> **EXERCISE INSTRUCTIONS**: Reproduce the data from the line with "longitude: -110.9720" up to and including the line with "city: Folkston", changing nothing.

> **Records excerpted from a collection**:
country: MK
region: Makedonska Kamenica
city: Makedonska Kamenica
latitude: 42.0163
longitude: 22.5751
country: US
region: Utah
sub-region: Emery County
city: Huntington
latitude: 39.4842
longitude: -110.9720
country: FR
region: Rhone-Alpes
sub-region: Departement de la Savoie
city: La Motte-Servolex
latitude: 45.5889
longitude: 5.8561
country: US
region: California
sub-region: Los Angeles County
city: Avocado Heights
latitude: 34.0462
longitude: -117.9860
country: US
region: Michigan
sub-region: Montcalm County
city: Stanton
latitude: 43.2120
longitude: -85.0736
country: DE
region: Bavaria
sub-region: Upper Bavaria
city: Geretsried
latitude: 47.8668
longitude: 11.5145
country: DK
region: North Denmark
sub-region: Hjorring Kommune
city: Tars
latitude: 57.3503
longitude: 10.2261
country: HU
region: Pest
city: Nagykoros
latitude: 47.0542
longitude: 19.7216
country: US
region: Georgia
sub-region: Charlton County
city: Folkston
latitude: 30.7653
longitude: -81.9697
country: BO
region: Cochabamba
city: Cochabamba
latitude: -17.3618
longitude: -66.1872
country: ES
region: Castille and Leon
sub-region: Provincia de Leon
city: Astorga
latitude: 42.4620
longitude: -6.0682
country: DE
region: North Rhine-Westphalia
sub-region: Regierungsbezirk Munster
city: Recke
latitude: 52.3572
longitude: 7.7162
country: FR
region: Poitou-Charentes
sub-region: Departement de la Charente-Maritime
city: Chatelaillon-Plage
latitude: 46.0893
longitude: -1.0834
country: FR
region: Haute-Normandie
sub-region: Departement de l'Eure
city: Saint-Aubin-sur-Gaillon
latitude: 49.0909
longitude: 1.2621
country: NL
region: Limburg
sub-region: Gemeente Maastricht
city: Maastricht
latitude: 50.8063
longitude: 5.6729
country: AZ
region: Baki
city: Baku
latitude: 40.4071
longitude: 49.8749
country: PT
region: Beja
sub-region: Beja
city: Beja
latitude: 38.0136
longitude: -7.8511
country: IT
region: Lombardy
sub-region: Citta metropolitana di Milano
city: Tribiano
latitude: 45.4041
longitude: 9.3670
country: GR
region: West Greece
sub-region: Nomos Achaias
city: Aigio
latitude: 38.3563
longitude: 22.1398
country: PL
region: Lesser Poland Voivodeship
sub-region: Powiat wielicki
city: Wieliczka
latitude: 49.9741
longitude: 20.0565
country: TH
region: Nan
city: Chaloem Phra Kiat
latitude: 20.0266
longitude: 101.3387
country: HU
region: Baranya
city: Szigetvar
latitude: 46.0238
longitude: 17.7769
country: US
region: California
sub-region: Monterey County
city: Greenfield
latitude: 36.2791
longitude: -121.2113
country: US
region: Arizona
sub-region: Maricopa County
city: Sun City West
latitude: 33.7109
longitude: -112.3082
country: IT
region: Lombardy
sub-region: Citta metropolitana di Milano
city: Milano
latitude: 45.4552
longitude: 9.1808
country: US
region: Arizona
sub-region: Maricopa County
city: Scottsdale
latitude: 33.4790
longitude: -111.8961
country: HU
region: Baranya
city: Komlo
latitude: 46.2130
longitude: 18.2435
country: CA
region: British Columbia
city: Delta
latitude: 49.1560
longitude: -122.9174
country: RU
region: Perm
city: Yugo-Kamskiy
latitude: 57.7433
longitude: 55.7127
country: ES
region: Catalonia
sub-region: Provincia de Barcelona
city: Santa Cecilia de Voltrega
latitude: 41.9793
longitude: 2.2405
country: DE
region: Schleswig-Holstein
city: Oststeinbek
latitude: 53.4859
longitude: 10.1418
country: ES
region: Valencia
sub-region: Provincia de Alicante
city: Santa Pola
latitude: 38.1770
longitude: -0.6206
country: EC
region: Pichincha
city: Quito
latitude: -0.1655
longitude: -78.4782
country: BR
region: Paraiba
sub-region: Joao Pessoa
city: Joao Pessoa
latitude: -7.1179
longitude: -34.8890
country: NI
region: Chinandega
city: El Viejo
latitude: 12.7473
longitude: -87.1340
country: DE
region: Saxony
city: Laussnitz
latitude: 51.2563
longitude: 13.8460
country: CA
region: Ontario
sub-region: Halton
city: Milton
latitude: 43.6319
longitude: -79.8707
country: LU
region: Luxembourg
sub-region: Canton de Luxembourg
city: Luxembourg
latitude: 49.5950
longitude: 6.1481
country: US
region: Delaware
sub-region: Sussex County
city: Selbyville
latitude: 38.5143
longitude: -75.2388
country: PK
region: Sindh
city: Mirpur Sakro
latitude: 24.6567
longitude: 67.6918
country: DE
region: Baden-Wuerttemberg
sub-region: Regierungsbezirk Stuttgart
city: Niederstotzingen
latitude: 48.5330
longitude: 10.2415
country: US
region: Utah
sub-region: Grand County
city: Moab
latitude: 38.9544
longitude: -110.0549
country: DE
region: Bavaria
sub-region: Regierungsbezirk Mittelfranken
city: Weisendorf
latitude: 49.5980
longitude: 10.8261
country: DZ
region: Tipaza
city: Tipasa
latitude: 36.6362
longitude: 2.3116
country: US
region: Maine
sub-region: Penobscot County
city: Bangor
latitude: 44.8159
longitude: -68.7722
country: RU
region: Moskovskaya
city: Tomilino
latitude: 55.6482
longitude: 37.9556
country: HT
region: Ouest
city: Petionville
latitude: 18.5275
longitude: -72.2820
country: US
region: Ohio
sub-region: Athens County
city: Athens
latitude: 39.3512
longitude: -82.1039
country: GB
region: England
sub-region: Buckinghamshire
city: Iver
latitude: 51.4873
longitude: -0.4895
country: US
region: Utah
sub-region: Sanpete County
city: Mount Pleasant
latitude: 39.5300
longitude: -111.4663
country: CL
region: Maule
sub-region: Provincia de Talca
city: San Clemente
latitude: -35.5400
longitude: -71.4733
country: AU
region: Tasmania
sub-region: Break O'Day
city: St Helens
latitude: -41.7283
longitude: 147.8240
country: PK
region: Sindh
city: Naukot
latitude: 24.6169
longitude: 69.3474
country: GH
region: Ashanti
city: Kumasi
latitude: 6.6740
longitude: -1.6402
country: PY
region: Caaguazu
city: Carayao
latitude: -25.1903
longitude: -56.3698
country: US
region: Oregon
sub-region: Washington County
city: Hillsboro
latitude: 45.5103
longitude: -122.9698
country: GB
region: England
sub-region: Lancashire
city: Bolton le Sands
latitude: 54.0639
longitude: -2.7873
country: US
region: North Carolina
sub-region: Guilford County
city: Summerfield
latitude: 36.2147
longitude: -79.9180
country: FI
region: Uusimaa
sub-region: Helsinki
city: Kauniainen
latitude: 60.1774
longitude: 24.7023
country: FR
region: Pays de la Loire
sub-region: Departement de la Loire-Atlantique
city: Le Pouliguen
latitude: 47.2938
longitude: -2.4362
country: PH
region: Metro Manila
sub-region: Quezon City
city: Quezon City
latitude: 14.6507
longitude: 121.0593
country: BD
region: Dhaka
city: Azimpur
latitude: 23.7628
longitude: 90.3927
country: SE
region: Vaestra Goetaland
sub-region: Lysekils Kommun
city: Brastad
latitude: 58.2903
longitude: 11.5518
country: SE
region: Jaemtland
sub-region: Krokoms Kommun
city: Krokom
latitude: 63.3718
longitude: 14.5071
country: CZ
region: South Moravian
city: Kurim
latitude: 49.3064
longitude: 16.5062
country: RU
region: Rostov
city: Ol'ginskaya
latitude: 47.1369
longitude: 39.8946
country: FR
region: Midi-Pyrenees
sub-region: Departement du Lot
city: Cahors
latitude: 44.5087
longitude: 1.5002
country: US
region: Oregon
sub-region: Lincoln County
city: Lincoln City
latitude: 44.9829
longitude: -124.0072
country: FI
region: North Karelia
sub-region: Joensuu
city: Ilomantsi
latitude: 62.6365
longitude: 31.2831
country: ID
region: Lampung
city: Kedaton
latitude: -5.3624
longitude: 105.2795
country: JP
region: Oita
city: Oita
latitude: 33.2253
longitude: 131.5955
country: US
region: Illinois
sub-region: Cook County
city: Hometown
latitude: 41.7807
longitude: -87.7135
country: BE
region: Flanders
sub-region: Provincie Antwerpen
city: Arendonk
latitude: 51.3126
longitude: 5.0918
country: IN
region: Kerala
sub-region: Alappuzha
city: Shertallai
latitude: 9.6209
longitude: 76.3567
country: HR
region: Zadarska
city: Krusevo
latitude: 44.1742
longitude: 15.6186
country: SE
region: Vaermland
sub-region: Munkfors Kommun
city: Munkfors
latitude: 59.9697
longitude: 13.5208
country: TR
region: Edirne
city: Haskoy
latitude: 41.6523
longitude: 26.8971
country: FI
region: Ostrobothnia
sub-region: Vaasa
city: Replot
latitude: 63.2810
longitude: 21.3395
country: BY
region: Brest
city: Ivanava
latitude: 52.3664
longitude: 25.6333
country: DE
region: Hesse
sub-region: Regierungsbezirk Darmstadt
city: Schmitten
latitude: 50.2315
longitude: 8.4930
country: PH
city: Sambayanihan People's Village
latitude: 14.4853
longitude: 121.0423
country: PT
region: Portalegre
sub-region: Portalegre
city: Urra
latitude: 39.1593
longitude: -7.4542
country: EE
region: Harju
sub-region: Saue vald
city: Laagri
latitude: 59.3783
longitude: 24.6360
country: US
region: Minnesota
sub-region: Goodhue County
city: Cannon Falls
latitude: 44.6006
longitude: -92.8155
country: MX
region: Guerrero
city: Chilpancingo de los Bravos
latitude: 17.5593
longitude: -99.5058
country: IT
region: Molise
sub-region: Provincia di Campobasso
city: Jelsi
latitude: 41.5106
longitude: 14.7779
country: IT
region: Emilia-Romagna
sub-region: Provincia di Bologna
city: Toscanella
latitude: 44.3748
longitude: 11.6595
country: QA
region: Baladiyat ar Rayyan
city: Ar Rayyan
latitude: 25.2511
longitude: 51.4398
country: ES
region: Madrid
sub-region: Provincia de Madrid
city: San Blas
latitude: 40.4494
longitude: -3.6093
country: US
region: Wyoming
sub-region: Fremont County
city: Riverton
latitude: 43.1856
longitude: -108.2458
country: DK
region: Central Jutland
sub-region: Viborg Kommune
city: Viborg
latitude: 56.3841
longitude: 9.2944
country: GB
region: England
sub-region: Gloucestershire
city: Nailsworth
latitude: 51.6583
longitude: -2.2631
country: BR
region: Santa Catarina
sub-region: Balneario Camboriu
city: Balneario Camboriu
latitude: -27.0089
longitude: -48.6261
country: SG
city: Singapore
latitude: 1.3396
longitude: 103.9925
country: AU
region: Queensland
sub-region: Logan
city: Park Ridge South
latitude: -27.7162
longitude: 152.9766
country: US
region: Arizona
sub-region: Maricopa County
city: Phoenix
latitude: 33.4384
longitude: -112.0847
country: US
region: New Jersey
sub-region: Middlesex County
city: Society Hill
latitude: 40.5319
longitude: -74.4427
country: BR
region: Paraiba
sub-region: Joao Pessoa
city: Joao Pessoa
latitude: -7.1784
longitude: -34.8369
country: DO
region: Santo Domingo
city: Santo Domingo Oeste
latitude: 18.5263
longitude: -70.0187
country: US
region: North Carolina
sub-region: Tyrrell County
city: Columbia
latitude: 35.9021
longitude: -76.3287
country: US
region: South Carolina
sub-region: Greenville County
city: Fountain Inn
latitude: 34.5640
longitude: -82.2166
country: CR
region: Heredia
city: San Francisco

> **WRITTEN SOLUTION**:
longitude: -110.9720
country: FR
region: Rhone-Alpes
sub-region: Departement de la Savoie
city: La Motte-Servolex
latitude: 45.5889
longitude: 5.8561
country: US
region: California
sub-region: Los Angeles County
city: Avocado Heights
latitude: 34.0462
longitude: -117.9860
country: US
region: Michigan
sub-region: Montcalm County
city: Stanton
latitude: 43.2120
longitude: -85.0736
country: DE
region: Bavaria
sub-region: Upper Bavaria
city: Geretsried
latitude: 47.8668
longitude: 11.5145
country: DK
region: North Denmark
sub-region: Hjorring Kommune
city: Tars
latitude: 57.3503
longitude: 10.2261
country: HU
region: Pest
city: Nagykoros
latitude: 47.0542
longitude: 19.7216
country: US
region: Georgia
sub-region: Charlton County
city: Folkston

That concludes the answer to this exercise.